WORKING DATA
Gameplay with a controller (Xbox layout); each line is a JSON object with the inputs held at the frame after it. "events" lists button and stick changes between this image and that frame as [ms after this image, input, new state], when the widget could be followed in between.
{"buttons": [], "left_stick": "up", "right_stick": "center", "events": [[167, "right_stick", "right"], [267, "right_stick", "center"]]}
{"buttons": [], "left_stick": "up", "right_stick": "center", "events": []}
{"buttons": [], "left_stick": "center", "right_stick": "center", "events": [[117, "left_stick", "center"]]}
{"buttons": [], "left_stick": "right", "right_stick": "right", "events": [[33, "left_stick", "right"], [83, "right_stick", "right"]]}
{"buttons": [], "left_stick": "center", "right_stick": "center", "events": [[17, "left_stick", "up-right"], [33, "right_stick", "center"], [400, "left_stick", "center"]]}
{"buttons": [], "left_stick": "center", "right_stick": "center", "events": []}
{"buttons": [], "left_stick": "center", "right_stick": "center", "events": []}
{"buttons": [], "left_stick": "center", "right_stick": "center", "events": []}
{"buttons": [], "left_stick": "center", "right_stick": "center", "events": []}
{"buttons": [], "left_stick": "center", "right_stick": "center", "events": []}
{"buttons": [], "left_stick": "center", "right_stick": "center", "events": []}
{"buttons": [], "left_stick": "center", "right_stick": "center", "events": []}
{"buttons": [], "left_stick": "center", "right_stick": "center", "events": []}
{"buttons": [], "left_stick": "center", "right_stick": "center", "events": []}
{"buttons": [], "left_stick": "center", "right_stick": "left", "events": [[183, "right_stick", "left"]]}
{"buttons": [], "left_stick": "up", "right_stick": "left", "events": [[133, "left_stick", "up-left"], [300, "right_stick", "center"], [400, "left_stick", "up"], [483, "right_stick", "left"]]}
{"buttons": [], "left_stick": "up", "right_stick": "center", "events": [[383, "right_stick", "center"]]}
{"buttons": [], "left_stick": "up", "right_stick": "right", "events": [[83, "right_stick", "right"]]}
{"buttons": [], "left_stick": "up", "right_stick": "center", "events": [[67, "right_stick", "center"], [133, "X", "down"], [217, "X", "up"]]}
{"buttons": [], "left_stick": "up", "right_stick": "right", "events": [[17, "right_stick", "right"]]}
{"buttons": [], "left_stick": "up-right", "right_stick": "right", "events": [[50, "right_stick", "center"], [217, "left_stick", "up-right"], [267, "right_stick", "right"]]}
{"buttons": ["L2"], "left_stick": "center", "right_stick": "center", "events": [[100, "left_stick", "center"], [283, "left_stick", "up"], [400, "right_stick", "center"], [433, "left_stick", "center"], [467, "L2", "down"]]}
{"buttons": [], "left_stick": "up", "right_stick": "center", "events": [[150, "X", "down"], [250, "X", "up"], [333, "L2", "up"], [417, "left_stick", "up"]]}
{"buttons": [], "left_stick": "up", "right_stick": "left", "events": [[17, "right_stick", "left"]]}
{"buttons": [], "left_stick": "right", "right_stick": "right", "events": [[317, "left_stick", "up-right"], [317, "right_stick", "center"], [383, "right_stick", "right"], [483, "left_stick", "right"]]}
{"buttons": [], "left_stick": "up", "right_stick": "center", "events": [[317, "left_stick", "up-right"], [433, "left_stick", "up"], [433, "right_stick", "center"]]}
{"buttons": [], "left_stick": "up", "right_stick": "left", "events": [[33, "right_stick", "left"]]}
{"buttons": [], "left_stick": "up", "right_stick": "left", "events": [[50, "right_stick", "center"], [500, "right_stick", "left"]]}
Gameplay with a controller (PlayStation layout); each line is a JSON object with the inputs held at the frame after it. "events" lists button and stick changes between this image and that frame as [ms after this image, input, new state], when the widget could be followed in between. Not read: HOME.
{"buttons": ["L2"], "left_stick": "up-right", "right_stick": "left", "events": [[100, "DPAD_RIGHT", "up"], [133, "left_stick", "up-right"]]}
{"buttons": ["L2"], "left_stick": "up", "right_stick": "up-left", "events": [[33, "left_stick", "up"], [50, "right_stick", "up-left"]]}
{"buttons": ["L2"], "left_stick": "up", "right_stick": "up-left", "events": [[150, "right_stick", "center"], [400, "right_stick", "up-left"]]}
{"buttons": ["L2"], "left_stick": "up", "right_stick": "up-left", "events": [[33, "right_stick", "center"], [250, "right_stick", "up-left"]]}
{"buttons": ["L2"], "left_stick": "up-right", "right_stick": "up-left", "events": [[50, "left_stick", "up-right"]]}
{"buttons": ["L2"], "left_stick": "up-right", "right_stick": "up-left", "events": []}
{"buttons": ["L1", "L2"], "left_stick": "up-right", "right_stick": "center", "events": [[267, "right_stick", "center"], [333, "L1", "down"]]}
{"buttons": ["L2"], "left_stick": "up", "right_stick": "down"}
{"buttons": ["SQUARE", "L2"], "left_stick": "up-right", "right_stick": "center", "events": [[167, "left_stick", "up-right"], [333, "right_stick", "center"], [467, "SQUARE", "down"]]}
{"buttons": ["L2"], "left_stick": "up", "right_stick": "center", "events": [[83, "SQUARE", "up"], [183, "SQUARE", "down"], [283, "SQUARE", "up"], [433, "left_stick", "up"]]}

WHAT TO WORK ON
Reproduce the entries exactly. Every word has to stay the same.

SOLUTION TO THIS TASK
Gameplay with a controller (Xbox layout); each line is a JSON object with the inputs held at the frame after it. "events" lists button and stick changes between this image and that frame as [ms after this image, input, new state], when the widget could be followed in between.
{"buttons": [], "left_stick": "up", "right_stick": "center", "events": [[167, "right_stick", "right"], [267, "right_stick", "center"]]}
{"buttons": [], "left_stick": "up", "right_stick": "center", "events": []}
{"buttons": [], "left_stick": "center", "right_stick": "center", "events": [[117, "left_stick", "center"]]}
{"buttons": [], "left_stick": "right", "right_stick": "right", "events": [[33, "left_stick", "right"], [83, "right_stick", "right"]]}
{"buttons": [], "left_stick": "center", "right_stick": "center", "events": [[17, "left_stick", "up-right"], [33, "right_stick", "center"], [400, "left_stick", "center"]]}
{"buttons": [], "left_stick": "center", "right_stick": "center", "events": []}
{"buttons": [], "left_stick": "center", "right_stick": "center", "events": []}
{"buttons": [], "left_stick": "center", "right_stick": "center", "events": []}
{"buttons": [], "left_stick": "center", "right_stick": "center", "events": []}
{"buttons": [], "left_stick": "center", "right_stick": "center", "events": []}
{"buttons": [], "left_stick": "center", "right_stick": "center", "events": []}
{"buttons": [], "left_stick": "center", "right_stick": "center", "events": []}
{"buttons": [], "left_stick": "center", "right_stick": "center", "events": []}
{"buttons": [], "left_stick": "center", "right_stick": "center", "events": []}
{"buttons": [], "left_stick": "center", "right_stick": "left", "events": [[183, "right_stick", "left"]]}
{"buttons": [], "left_stick": "up", "right_stick": "left", "events": [[133, "left_stick", "up-left"], [300, "right_stick", "center"], [400, "left_stick", "up"], [483, "right_stick", "left"]]}
{"buttons": [], "left_stick": "up", "right_stick": "center", "events": [[383, "right_stick", "center"]]}
{"buttons": [], "left_stick": "up", "right_stick": "right", "events": [[83, "right_stick", "right"]]}
{"buttons": [], "left_stick": "up", "right_stick": "center", "events": [[67, "right_stick", "center"], [133, "X", "down"], [217, "X", "up"]]}
{"buttons": [], "left_stick": "up", "right_stick": "right", "events": [[17, "right_stick", "right"]]}
{"buttons": [], "left_stick": "up-right", "right_stick": "right", "events": [[50, "right_stick", "center"], [217, "left_stick", "up-right"], [267, "right_stick", "right"]]}
{"buttons": ["L2"], "left_stick": "center", "right_stick": "center", "events": [[100, "left_stick", "center"], [283, "left_stick", "up"], [400, "right_stick", "center"], [433, "left_stick", "center"], [467, "L2", "down"]]}
{"buttons": [], "left_stick": "up", "right_stick": "center", "events": [[150, "X", "down"], [250, "X", "up"], [333, "L2", "up"], [417, "left_stick", "up"]]}
{"buttons": [], "left_stick": "up", "right_stick": "left", "events": [[17, "right_stick", "left"]]}
{"buttons": [], "left_stick": "right", "right_stick": "right", "events": [[317, "left_stick", "up-right"], [317, "right_stick", "center"], [383, "right_stick", "right"], [483, "left_stick", "right"]]}
{"buttons": [], "left_stick": "up", "right_stick": "center", "events": [[317, "left_stick", "up-right"], [433, "left_stick", "up"], [433, "right_stick", "center"]]}
{"buttons": [], "left_stick": "up", "right_stick": "left", "events": [[33, "right_stick", "left"]]}
{"buttons": [], "left_stick": "up", "right_stick": "left", "events": [[50, "right_stick", "center"], [500, "right_stick", "left"]]}
Gameplay with a controller (PlayStation layout); each line is a JSON object with the inputs held at the frame after it. "events" lists button and stick changes between this image and that frame as [ms after this image, input, new state], when the widget could be followed in between. Not read: HOME.
{"buttons": ["L2"], "left_stick": "up-right", "right_stick": "left", "events": [[100, "DPAD_RIGHT", "up"], [133, "left_stick", "up-right"]]}
{"buttons": ["L2"], "left_stick": "up", "right_stick": "up-left", "events": [[33, "left_stick", "up"], [50, "right_stick", "up-left"]]}
{"buttons": ["L2"], "left_stick": "up", "right_stick": "up-left", "events": [[150, "right_stick", "center"], [400, "right_stick", "up-left"]]}
{"buttons": ["L2"], "left_stick": "up", "right_stick": "up-left", "events": [[33, "right_stick", "center"], [250, "right_stick", "up-left"]]}
{"buttons": ["L2"], "left_stick": "up-right", "right_stick": "up-left", "events": [[50, "left_stick", "up-right"]]}
{"buttons": ["L2"], "left_stick": "up-right", "right_stick": "up-left", "events": []}
{"buttons": ["L1", "L2"], "left_stick": "up-right", "right_stick": "center", "events": [[267, "right_stick", "center"], [333, "L1", "down"]]}
{"buttons": ["L2"], "left_stick": "up", "right_stick": "down"}
{"buttons": ["SQUARE", "L2"], "left_stick": "up-right", "right_stick": "center", "events": [[167, "left_stick", "up-right"], [333, "right_stick", "center"], [467, "SQUARE", "down"]]}
{"buttons": ["L2"], "left_stick": "up", "right_stick": "center", "events": [[83, "SQUARE", "up"], [183, "SQUARE", "down"], [283, "SQUARE", "up"], [433, "left_stick", "up"]]}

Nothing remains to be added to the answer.